Considering the charge against the two men, and his opinion that if they are convicted they would likely not be sentenced to a severe sentence, he did not see why someone in Kwala's and Sakutiya's position would opt to in effect banish themselves from their home region for life by choosing to leave Namibia in order to abscond after they have been released on bail, Magistrate Retief commented in his ruling.

"I see no sense in such a move," he said.

He also remarked that the situation around Sakutiya and Kwala and the testimony they were expected to give could in his opinion have been far better dealt with by the trial court sitting on the high treason case.
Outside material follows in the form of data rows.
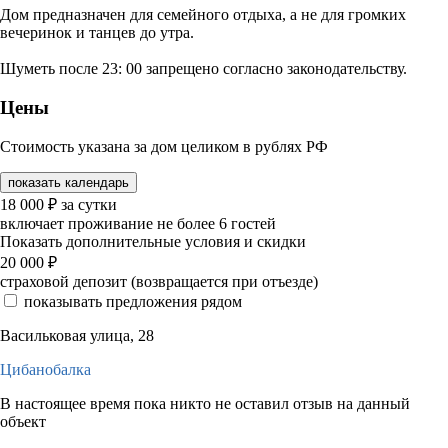
Дом предназначен для семейного отдыха, а не для громких
вечеринок и танцев до утра.
Шуметь после 23: 00 запрещено согласно законодательству.
Цены
Стоимость указана за дом целиком в рублях РФ
показать календарь
18 000
₽
за сутки
включает проживание не более 6 гостей
Показать дополнительные условия и скидки
20 000
₽
страховой депозит (возвращается при отъезде)
показывать предложения рядом
Васильковая улица, 28
Цибанобалка
В настоящее время пока никто не оставил отзыв на данный
объект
The Criminal Procedure Act has a section giving the court the power to imprison a recalcitrant witness for up to five years, or until the witness agrees to co-operate and give evidence in the trial, and that is a very effective way of dealing with uncooperative witnesses, the Magistrate said.

The last witness to testify before the Magistrate gave his ruling, was Detective Sergeant Eimo Popyeinawa, a member of the Police unit investigating the high treason case.

He told the court that one of his concerns about the two men being released on bail was that they might influence other prospective State witnesses in the treason trial and persuade them, too, to refuse to give evidence in the trial.

There are still about 800 more people who could be witnesses in the trial - but the Police have been keeping their identities under wraps, Popyeinawa told the court.

This prompted defence lawyer André Louw, who represented Sakutiya and Kwala, to ask: "How do you tamper with witnesses when you do not even know who the 800 witnesses are?" According to Popyeinawa, however, meetings have been held in the Caprivi Region to encourage people not to testify in the treason trial.

He claimed he had information that Kwala had attended such a meeting, which was held under the banner of the United Democratic Party on June 4 - something that Kwala denied when he testified on Tuesday.

Magistrate Retief still acknowledged such a possibility in the condition that he attached to the bail.

They can be released from custody on bail of N$1 000 on condition that they do not involve themselves in any actions aimed at influencing people not to testify in the two high treason trials now in progress in the High Court, he ordered.

Public Prosecutor Belinda Wantenaar represented the State.